- 文書の抜粋 -
▽
住吉智恵

『BRUTUS』『ART iT』などの媒体において、アートライターとして活躍しつつ、伝説的なサロン「トラウマリス」を経営し、幅広い人脈と力強い行動力で次々と面白いコトを仕掛けつづけてきた住吉智恵さん。2009年4月18日に開催されたbtfトークショーでは、そんなバイタリティに溢れる彼女をお招きし、その活動を通じてのさまざまな秘話をご披露いただきました。

住吉千恵さん


どうしてライターになったのか?

「アートの面白さを伝えていく仕事ができたらなあ」、そういうビジョンは高校生の頃から持っていたんです。でも、何になるかはよくわかっていませんでした。だから、20代の頃は、私はライターだったわけではないんです。その頃の私は、デザインとかプロダクト関係のお仕事をしていたんですね。実は、本格的にアートライターになったのは、2回続けて入った会社が傾いて、2回続けて失業して、2回失業手当をもらったりしたのがきっかけなんです(笑)。そういう経験で痛い思いをして、会社に頼らずできるところまで、自分の力で生きていってみようと思ったわけです。それでも、最初は、アートライターではなくて、陶器とか食文化についての記事を書いたりしていました。1996年頃の話ですね。私が現代美術に関わりたいと思ったきっかけは、大学時代に大竹伸朗さんの絵を見て衝撃をうけたことです。それで何とかアートについて書く仕事に就きたいと思い焦がれ、ギャラリーのオープニングに片っ端から通い、マガジンハウスの雑誌をとっかかりに取材の仕事を増やしていきました。そして念願だったブルータスで1997年頃から仕事をするようになり、現・副編集長の鈴木芳雄さんとチームでページをつくりはじめたのです。ブルータスでやらせていただいた面白い仕事は沢山ありますので、ここに裏話を交えつつ、それらブルータスの記事を紹介していきたいと思います。
△
- やること -
- a) 住吉智恵さんのトーク記事を2文にまとめてください。
- b) 住吉智恵さんのトーク記事を、最後の文の続きから書き進めてください。
このあとの記録は使わなくてかまいません。

- データの抜粋 -
▽
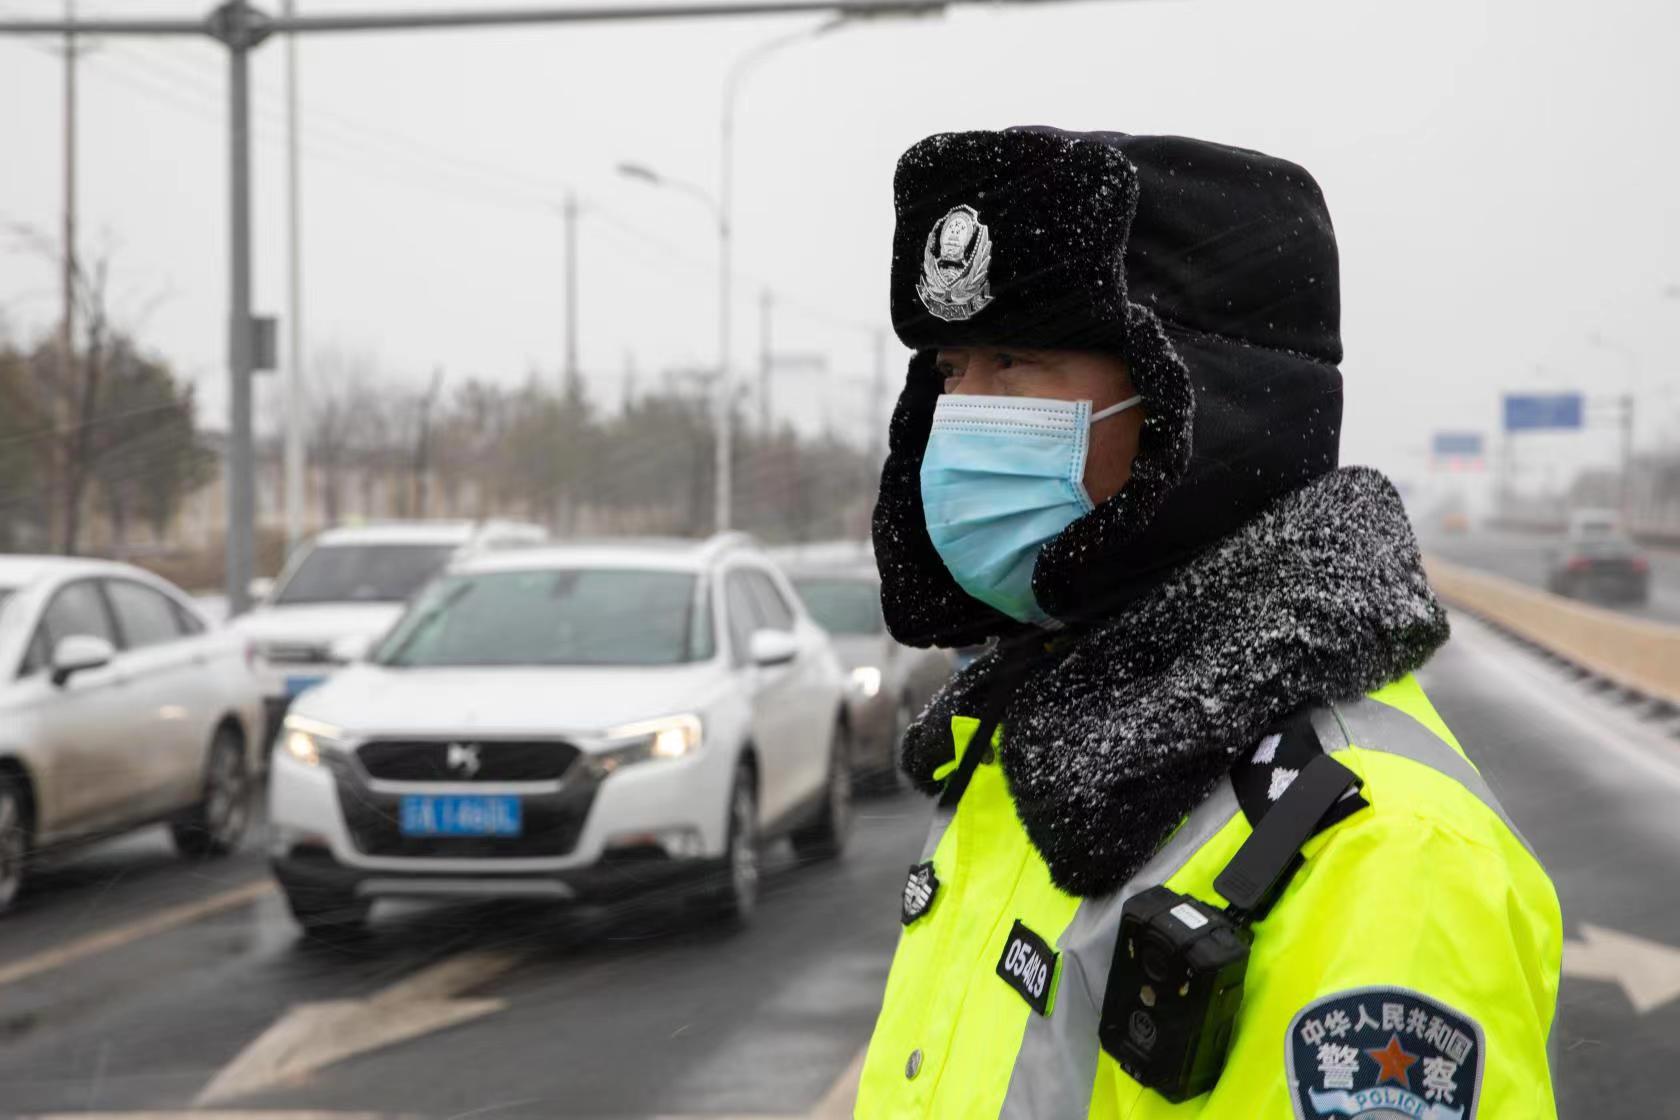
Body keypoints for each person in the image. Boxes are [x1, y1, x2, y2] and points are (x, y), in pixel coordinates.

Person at [856, 127, 1561, 1119]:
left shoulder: (1379, 849)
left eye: (1013, 360)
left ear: (1204, 404)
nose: (959, 412)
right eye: (950, 367)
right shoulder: (1037, 746)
△
- 回答 -
- a) 住吉智恵さんは2009年4月18日のbtfトークショーに招かれ、活動を通じたさまざまな秘話を披露した。高校生の頃からアートの面白さを伝えたいと考えていた彼女は、2回の失業を経て自分の力で生きようと決め、大学時代に大竹伸朗さんの絵に受けた衝撃を胸にアートについて書く仕事を求め、1997年頃からブルータスで仕事をするようになった。

- b)
住吉千恵さん


草間彌生さんと荒木経惟さんのトーク&フォトセッション

1997年に草間彌生さんと荒木経惟さんの個展が同時開催されたことがありました。でも、どういうわけか、その時、どのメディアもふたりの対面インタビューなどをしていなかったんです。そこで、トークセッション、フォトセッションというものを行ったんです。現場の空気は凄まじかったです(笑)。で、そのとき荒木さんが撮った写真が現代美術館のオフィシャル写真に使用されたりして、ブルータス的には、目を白黒させられた記事でした。

住吉千恵さん


アプローチを変えた現代美術の特集

これは、当時、話題になっていた中村政人さんの作品を表紙に配した現代美術の特集号です。タイトルは「美術館になくても、教科書に載っていなくても、それってアート?」というもので、美術に対するアプローチ、攻略法というものを変えてみたんです。ページレイアウトをコンビニエンスストアの陳列棚風にしたり、フラワーショップ風にしてみたり、大胆不敵にも「カテゴリーに意味はない」ということを打出したわけですね。自分目線でアートを自分のテーマとして捉えられて、個人的にはひじょうに面白かったです。

住吉千恵さん

住吉千恵さん


ジャン・ポール・ゴルチエのインタビュー

上野の森美術館というところでゴルチエが展覧会を開いていた時のインタビュー記事です。ところが、この時、ゴルチエは単独インタビューというものを一切受けず、グループインタビューという形で、いくつものメディアを前にしての同時インタビューにしか応じないというのです。でも、せっかく『ブルータス』で紹介するのだから、独自のコメントが欲しい、それで、ドラッグクイーンのヴィヴィアン佐藤さんを一緒に連れていけば、きっと目に止まるはずだと一案を講じたんです。そうしたら、これが大当たり。ゴルチエは「ハウ・キュート!」とかいって、もう彼女にしか話しかけない(笑)。そうしている間に、いろいろと独自のコメントを取ることに成功したんですね。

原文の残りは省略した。